**What needs to be done:**
Give back, word for word, the lines of the data from the line with "family: Papaveraceae" through the last line, including both.

--- START OF Information supplied ---

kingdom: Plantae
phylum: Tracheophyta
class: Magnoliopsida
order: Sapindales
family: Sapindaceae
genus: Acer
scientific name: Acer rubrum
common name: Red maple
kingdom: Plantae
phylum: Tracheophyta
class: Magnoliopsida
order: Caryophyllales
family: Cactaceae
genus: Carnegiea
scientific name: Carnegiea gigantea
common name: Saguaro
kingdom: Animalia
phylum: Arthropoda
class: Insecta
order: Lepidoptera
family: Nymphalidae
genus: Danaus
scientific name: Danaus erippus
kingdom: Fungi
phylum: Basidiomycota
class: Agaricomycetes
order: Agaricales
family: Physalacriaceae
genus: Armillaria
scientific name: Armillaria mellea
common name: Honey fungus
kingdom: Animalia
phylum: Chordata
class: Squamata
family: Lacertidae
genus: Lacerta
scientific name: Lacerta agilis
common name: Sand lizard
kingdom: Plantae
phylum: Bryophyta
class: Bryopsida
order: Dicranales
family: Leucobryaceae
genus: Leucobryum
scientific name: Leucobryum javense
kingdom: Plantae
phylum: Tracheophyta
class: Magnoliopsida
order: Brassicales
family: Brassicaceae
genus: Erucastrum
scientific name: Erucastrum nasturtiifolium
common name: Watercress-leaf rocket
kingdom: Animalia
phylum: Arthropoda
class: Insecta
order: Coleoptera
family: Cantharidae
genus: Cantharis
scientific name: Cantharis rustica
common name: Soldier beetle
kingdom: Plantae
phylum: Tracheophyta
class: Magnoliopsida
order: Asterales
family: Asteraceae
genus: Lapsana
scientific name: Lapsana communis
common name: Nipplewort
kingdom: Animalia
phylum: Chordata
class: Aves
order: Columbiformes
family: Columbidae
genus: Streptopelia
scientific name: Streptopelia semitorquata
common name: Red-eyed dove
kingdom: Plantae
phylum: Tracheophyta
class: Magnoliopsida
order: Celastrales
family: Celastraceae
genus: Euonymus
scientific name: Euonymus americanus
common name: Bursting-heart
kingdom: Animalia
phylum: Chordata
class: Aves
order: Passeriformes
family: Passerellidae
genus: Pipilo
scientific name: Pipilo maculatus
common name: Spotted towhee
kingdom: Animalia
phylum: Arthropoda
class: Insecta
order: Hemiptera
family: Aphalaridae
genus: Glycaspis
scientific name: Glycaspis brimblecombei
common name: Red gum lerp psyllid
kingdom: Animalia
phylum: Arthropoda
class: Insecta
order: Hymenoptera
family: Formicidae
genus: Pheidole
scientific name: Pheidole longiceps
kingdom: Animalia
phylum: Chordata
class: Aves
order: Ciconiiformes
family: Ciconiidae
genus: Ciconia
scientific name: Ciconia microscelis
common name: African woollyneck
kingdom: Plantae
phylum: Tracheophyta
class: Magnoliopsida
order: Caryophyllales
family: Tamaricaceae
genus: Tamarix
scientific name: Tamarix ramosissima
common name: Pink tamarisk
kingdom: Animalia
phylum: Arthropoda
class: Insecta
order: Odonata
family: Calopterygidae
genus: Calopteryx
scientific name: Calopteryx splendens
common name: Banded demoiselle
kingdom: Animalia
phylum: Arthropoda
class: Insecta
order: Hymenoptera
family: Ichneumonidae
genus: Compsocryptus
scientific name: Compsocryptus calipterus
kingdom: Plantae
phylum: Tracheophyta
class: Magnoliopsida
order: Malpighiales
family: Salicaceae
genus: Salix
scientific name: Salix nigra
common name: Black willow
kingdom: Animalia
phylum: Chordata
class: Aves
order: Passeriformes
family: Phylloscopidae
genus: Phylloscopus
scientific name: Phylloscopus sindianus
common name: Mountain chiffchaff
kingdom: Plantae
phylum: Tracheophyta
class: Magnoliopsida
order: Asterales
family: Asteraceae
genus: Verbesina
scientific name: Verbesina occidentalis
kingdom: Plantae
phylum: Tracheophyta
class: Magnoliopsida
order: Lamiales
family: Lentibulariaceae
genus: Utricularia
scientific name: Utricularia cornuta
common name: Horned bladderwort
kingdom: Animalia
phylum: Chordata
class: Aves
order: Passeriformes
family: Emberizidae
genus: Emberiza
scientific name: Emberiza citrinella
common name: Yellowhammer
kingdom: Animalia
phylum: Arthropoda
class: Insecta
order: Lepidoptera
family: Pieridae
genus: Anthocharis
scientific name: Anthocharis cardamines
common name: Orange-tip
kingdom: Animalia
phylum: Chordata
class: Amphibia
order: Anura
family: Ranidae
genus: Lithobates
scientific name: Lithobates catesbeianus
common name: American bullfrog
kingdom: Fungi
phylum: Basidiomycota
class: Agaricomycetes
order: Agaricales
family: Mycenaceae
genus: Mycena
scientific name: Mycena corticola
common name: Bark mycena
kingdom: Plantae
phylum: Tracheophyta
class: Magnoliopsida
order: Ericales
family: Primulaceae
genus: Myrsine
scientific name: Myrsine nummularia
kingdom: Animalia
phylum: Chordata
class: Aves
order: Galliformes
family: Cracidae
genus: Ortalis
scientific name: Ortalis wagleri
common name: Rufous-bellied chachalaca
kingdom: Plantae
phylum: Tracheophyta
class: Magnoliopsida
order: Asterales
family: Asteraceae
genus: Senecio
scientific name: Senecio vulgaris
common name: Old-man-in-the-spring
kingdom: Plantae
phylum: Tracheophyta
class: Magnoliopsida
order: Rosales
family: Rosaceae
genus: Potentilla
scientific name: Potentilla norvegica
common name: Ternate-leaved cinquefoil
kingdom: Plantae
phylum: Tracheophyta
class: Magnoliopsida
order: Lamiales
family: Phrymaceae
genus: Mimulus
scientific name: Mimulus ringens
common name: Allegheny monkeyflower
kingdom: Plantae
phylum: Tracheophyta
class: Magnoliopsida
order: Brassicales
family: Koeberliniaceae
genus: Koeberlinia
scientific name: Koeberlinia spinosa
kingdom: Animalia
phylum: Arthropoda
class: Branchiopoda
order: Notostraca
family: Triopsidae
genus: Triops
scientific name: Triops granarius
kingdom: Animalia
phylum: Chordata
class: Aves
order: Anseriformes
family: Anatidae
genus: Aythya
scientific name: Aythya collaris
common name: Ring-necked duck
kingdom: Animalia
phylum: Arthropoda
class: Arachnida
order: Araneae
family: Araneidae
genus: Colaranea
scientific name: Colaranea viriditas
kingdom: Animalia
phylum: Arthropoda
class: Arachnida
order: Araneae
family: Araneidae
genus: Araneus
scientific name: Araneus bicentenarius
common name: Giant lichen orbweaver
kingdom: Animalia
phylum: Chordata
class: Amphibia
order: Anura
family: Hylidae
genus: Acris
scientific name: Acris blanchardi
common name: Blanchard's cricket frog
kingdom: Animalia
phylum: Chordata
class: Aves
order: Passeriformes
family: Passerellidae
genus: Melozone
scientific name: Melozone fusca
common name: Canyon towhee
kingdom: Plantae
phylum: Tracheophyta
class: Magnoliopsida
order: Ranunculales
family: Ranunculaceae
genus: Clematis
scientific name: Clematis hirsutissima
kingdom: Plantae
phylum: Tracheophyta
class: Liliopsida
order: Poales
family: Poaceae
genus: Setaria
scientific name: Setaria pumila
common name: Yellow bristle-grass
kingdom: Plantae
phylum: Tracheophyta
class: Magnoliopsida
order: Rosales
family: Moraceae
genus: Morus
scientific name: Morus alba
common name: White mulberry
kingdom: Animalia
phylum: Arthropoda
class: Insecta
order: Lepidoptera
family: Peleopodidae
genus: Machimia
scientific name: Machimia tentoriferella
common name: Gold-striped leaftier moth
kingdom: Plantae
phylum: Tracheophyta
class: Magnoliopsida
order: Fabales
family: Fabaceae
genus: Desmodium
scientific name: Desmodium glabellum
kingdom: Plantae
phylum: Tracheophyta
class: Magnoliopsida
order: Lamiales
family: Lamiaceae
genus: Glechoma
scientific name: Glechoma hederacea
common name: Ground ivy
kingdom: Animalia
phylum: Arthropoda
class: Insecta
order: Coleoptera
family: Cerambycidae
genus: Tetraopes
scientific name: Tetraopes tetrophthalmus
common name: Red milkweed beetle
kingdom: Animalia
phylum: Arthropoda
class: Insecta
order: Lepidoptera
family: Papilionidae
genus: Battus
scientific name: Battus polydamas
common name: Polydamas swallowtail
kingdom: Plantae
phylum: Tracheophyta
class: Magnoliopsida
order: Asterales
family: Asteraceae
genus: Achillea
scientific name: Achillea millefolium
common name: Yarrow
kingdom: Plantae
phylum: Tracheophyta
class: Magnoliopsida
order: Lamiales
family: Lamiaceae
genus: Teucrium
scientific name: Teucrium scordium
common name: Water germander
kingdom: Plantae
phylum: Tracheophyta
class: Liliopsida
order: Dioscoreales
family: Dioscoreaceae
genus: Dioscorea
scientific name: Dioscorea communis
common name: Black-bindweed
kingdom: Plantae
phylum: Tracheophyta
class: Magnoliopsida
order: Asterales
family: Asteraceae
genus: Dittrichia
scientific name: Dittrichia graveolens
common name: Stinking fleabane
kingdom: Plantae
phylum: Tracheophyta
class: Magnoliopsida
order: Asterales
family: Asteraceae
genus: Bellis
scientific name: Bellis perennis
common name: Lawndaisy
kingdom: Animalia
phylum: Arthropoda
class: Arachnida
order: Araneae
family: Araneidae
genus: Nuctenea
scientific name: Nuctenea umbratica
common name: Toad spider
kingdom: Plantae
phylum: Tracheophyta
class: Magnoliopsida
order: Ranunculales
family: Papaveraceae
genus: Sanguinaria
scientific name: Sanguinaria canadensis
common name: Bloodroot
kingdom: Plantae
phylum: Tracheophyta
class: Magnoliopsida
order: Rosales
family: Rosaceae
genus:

--- END OF Information supplied ---

**Exercise solution:**
family: Papaveraceae
genus: Sanguinaria
scientific name: Sanguinaria canadensis
common name: Bloodroot
kingdom: Plantae
phylum: Tracheophyta
class: Magnoliopsida
order: Rosales
family: Rosaceae
genus:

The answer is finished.